Can Telcos Opt for Payment Banks to Push Mobile Money Business ?

RBI has released draft guidelines for payments bank licenses. We view Indian telcos, with their large customer bases and wide geographical reach (e.g., Airtel’s 1.5 mn retail outlets), as strong contenders. The overall objective appears to be to encourage financial inclusion by providing payments / remittance/ small savings services through technology based, high volume-low value transactions.

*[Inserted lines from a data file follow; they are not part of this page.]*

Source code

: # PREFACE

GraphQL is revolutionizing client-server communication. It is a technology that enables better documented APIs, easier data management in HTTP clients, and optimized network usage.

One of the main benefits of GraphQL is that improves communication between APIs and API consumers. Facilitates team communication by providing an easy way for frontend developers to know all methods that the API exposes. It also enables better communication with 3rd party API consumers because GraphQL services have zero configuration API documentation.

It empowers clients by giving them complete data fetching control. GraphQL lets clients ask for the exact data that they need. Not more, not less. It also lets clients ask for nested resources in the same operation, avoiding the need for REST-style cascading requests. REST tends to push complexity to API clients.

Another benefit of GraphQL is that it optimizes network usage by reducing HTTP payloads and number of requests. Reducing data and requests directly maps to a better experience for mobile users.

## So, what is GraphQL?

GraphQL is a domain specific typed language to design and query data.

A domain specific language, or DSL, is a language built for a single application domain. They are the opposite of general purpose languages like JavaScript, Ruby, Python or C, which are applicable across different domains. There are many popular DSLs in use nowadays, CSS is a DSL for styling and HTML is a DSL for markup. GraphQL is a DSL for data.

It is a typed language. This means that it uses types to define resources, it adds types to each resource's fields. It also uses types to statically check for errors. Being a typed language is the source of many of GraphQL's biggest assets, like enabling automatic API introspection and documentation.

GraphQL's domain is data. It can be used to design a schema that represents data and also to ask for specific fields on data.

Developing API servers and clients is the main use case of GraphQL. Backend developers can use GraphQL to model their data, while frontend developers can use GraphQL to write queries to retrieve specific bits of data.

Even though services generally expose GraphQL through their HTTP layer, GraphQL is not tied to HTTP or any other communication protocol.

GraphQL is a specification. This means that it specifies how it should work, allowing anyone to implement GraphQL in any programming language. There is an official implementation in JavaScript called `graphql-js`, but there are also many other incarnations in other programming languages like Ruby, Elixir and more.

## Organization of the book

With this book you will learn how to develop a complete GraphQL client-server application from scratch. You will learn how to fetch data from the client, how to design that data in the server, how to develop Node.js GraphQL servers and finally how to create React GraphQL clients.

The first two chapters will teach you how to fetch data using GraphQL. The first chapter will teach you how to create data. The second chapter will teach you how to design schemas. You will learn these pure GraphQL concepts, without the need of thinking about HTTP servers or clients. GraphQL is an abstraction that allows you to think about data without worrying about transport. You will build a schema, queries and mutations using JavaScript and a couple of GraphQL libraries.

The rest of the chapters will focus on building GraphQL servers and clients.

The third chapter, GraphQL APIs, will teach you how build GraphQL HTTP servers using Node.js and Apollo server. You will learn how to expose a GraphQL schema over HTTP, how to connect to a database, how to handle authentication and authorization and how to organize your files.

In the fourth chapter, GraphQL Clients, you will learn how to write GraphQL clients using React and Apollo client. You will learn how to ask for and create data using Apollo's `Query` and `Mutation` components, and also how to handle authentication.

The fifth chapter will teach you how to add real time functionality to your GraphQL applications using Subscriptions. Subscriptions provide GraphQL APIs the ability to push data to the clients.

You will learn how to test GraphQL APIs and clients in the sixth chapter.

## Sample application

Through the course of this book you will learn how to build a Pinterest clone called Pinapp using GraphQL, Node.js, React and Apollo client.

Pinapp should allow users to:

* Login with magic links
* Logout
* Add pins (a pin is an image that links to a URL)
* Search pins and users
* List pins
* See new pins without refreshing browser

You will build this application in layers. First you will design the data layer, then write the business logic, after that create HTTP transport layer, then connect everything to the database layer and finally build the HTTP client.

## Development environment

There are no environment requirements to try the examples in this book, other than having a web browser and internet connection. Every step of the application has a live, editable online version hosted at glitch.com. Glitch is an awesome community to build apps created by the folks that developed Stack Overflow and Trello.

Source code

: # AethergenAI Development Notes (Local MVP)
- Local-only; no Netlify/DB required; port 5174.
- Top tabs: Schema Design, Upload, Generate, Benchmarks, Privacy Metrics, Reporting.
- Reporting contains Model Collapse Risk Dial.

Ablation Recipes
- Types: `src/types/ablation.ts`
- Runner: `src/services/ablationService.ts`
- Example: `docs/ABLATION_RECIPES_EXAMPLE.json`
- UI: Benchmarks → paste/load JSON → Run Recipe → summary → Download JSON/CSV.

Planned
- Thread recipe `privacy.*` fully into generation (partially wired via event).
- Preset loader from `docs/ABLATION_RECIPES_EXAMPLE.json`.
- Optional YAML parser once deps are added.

A payments bank will be allowed to offer services like demand deposits (maximum Rs100,000), payments / remittance services, and cash-out/ ATM services. It is not clear at this moment if a person-to-person (P2P) transfer is allowed. These services can be offered through various channels including own branches and that of business correspondents (it is also not clear at this moment if standalone third-party retail stores can be used as channels).


A wide range of entities cutting across NBFCs, corporates, mobile phone companies, retail chains etc may apply for a payments bank license. Minimum net worth of Rs1 bn required.

Can Indian Telcos Replicate Kenya’s M-Pesa Success ?
Kenya is often cited as a leading example of mobile banking/payments business – especially with the highly successful MPesa service of market leader Safaricom (~70% subscriber marketshare). Mobile money transfers in Kenya are 25-30% of GDP, with M-Pesa being the market leader.

If full-fledged P2P transfers are also allowed in India, it is possible that even everyday cash transactions could get replaced by mobile payments (e.g., people stop paying for taxis with cash but use mobile money). If we assume mobile payments grow up to 10% of GDP in the foreseeable future (we doubt if RBI would be comfortable
with a faster growth in a short span of time), and with a 1.0% commission rate (lower end of Kenya), mobile payments could add 7-8% to industry revenues. It is difficult to say if margins will be better than the base telco business going by the M-Pesa benchmark and also given the competitive levels are higher in India.

With an Extremely Progressive & Tech Savvy Prime Minister and Competitive Governor at the Reserve Bank, we only expect favorable regulations for Mobile Money as they will eliminate Currency Circulation to a Large Extent.